Definition: Seasonal unemployment occurs when people are unemployed at particular times of the year when demand for labour is lower than usual.
For example, in a Ski resort unemployment is likely to be higher in the summer when there is no snow.
Often unemployment falls around Christmas time because extra jobs are available (e.g. Royal Mail taking on extra workers for mail delivery)
In tourist areas, seasonal unemployment could be a big problem because work is only available for a few months a year.
How much of a problem is seasonal unemployment?
- Having a job for six months of the year is better than having no job at all.
- In tourist areas, workers may compensate for the seasonal nature of employment by saving during the tourist season and then doing other part-time jobs during the off-season
- However, for those on low-income managing consumption over a year-long period can be difficult if employment is patchy. Whilst income may only come in for a few months a year, bills and rent will have to be paid every month.

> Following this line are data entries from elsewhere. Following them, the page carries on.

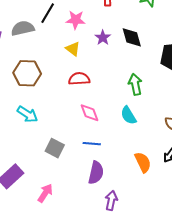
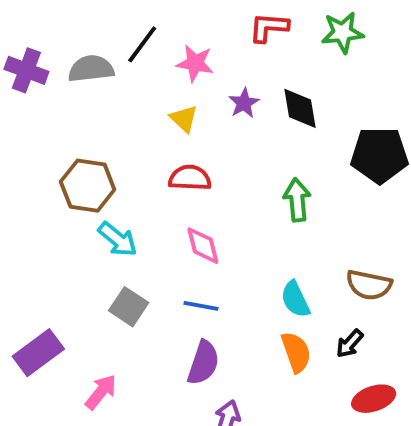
brown hexagon: (27, 73) -> (88, 186), moved
cyan arrow: (27, 114) -> (118, 239), moved
cyan semicircle: (128, 115) -> (295, 299), moved

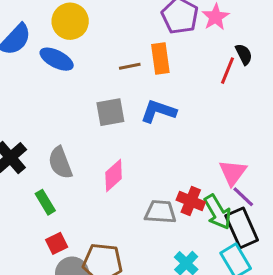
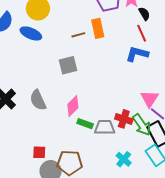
black semicircle: (244, 54) -> (144, 14), moved
red line: (228, 71) -> (142, 33), turned -42
blue L-shape: (158, 111) -> (137, 54), moved
green rectangle: (45, 202) -> (85, 124), moved, turned -35
red square: (57, 243) -> (39, 152), turned 32

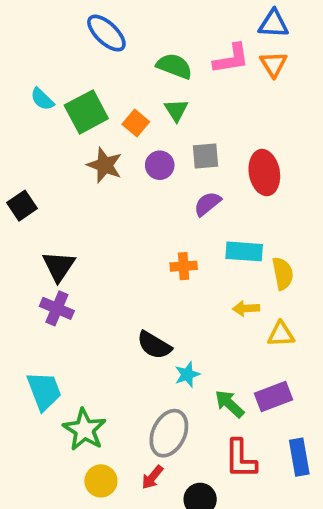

- Areas of the country with high seasonal unemployment may become unattractive and local workers leave to find more stable jobs elsewhere.
- Depends on the flexibility of labour. Particular regions with seasonal demand may try to find ways to encourage temporary migration, e.g. student jobs for busy summer periods.
Seasonally adjusted unemployment figures
- Because of seasonal unemployment, official government statistics on unemployment are often seasonally adjusted. This means the rate of unemployment is adjusted to take into account the usual seasonal fluctuations.
Solutions to seasonal unemployment
- Try to diversify the economy. This could be hard to do in touristy areas.
- Regulations which involve paying workers throughout the year, even if work is temporary.
- Government creating jobs in the off-season to improve infrastructure.